For several minutes after getting off the phone, Joanna simply sat and stared at the instrument. Her conversation with Monty Brainard had opened a gate, leading her into what seemed like the valley of the shadow of death. It had allowed her a nightmarish glimpse of someone totally evil. What she couldn't reconcile in her mind was Ruben Ramos' view of his son with what she had heard from the FBI agent.

Yes, Ruben and Frankie were estranged. But were they that estranged? And if Frankie had just graduated from high school, that meant he was only eighteen now. That would have made him sixteen at the time Rebecca Flowers was killed. Would a sixteen-year-old "sissy" have done such a thing?

And what about Brainard's claim that between that first killing and the next ones, the killer had most likely been incarcerated somewhere? Surely if Frankie Ramos had already been shipped off to juvie for the better part of two years, Ruben Ramos wouldn't have been so concerned about his being charged with either solicitation or minor in possession.
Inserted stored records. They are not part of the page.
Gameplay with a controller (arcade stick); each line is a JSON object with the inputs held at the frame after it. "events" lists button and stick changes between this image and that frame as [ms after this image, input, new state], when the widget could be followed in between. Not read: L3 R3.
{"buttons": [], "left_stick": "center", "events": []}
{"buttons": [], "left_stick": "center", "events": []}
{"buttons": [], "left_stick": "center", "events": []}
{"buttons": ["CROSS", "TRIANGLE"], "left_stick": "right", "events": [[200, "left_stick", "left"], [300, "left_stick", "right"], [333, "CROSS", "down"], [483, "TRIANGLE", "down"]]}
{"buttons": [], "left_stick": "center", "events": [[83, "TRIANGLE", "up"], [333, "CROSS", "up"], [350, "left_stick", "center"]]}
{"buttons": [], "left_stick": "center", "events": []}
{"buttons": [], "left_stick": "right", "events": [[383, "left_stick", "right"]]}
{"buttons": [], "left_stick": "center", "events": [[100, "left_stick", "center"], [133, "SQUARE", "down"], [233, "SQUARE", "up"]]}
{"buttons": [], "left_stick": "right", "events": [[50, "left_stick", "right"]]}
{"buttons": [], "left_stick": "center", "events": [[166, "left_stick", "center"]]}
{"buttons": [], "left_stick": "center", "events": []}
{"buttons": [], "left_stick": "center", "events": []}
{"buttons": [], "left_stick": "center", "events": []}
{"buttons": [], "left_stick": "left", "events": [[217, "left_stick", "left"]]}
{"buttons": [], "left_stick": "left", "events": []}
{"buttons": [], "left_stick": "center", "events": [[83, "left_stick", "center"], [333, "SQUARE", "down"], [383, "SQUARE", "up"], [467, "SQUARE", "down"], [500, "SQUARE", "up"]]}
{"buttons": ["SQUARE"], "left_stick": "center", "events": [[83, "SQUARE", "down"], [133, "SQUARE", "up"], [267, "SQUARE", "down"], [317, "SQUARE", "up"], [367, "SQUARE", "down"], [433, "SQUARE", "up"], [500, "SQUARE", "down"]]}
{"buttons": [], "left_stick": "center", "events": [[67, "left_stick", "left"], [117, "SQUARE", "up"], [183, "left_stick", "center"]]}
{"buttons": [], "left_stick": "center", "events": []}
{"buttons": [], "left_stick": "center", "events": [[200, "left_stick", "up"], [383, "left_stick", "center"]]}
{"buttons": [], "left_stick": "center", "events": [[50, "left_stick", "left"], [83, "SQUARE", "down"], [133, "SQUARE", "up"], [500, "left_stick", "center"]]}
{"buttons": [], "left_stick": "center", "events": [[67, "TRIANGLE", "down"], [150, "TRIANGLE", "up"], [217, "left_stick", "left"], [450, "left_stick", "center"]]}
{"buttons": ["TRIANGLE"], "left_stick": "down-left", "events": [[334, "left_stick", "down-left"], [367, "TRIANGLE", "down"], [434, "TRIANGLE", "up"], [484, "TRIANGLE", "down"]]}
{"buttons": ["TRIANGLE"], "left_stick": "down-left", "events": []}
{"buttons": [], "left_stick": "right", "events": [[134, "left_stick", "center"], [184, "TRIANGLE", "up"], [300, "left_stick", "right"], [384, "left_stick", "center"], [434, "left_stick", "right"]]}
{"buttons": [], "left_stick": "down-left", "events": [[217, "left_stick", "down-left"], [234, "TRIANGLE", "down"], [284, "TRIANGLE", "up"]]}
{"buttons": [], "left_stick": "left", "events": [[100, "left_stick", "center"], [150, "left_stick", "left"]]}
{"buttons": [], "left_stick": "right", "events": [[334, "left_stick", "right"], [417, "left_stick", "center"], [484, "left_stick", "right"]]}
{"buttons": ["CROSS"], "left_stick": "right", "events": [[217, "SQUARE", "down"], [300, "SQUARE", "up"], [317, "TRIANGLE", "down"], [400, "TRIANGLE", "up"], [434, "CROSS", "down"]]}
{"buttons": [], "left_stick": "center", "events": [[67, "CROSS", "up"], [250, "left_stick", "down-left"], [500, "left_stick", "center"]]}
Then there was the nagging question of ethnicity. Brainard had claimed the killer had to be white. Joanna Brady had never met Frankie Ramos, but she had no doubt he was Hispanic. Maybe when it came to sorting white from Hispanic, the agent was just flat mistaken. After all, nobody ever claimed that criminal profiling was an exact science.

Joanna sat there for some time longer with her door shut and without the phone ringing off the hook for a change. Most of her departmental troops were out in the field doing their respective jobs. It was hardly surprising, then, that the Cochise County Justice Complex seemed unnaturally quiet.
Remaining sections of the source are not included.